In its section on pedagogy, Coursera says it expects that “by having multiple students grade each piece of homework, we will be able to obtain grading accuracy comparable or even superior to that provided by a single teaching assistant.” But this claim needs scrutiny.

In “traditional” conditions, where sanctions and consequences apply, there’s greater likelihood that students will provide proper peer review of others’ work. But crowdsourcing can’t be relied upon when self-interest is at play.

For example, Trip Advisor is a great idea for booking accommodation, but the holiday maker should always bear in mind that hotel owners can covertly rate their own and others’ properties according to vested interests.

The crowd is not always right; nor is it always impartial.

Moral hazards

All this sounds as if I am being unfairly critical of Coursera: on the contrary, I applaud Coursera for having the courage to try essay-style assessment in the cloud on such a scale. It’s a great challenge, even in traditional modes of higher education.

Let’s not forget that in our current (mostly on campus) educational institutions, assessment is hardly a watertight process. Even in invigilated exams, people cheat, collude, and so on. Not often, but it happens enough for it to be an issue that we can’t dismiss.

In assessments that are not invigilated (essays, reports, take home exams), the person gaining the credits is not always necessarily the sole author of the work. Even so, we currently give credentials in all fields knowing about these uncertainties and mostly we get it about right.

Assessing assessments

Whether on campus or in the cloud, assessment is the most high stakes part of the business of education.
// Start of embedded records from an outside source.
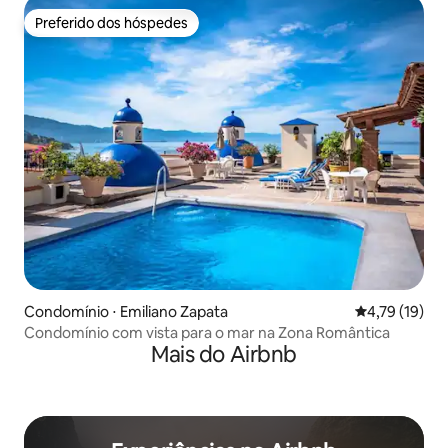
Preferido dos hóspedes
Preferido dos hóspedes
Condomínio ⋅ Emiliano Zapata
4,79 de uma a
4,79 (19)
Condomínio com vista para o mar na Zona Romântica
Mais do Airbnb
The challenge of assessment is to be able to make meaningful judgements about graduates’ current and future capacity to perform within their intended professions.

Authentic assessment is what we aim for: to set tasks which are as similar as possible to the sort of challenges the new graduate will be expected to meet. Perhaps the most authentic assessment we ever undergo is the job interview: a selection panel reads our claim of evidence of achievements, then we get an hour to make our case in the face of random questions.

Perhaps then at least some key assessments during any degree could, first, emulate a job interview and be an oral test which requires the candidate to think on their feet; second, be face to face, so the examiners can see who’s answering the question, and whether they are receiving help from others and third, be on a user pays basis.

Face-to-face in the cloud

How does this all relate to the MOOCs? Maybe in the world of free content, assessment is the part that you pay for (already an option at Udacity).

But maybe this assessment should also include face-to-face tests online? FaceTime, Skype and Jabber are all programs that could enable this and verifying your identity in that mode is not insurmountable.

If MOOCs can be done at scale, so can assessment — but it should be a separate process, on a user pays basis and it should include face-to-face assessment where possible.

The (MOOC) genie is out of the bottle. The challenge now is to add new ways of doing better quality face-to-face authentic assessment in the cloud.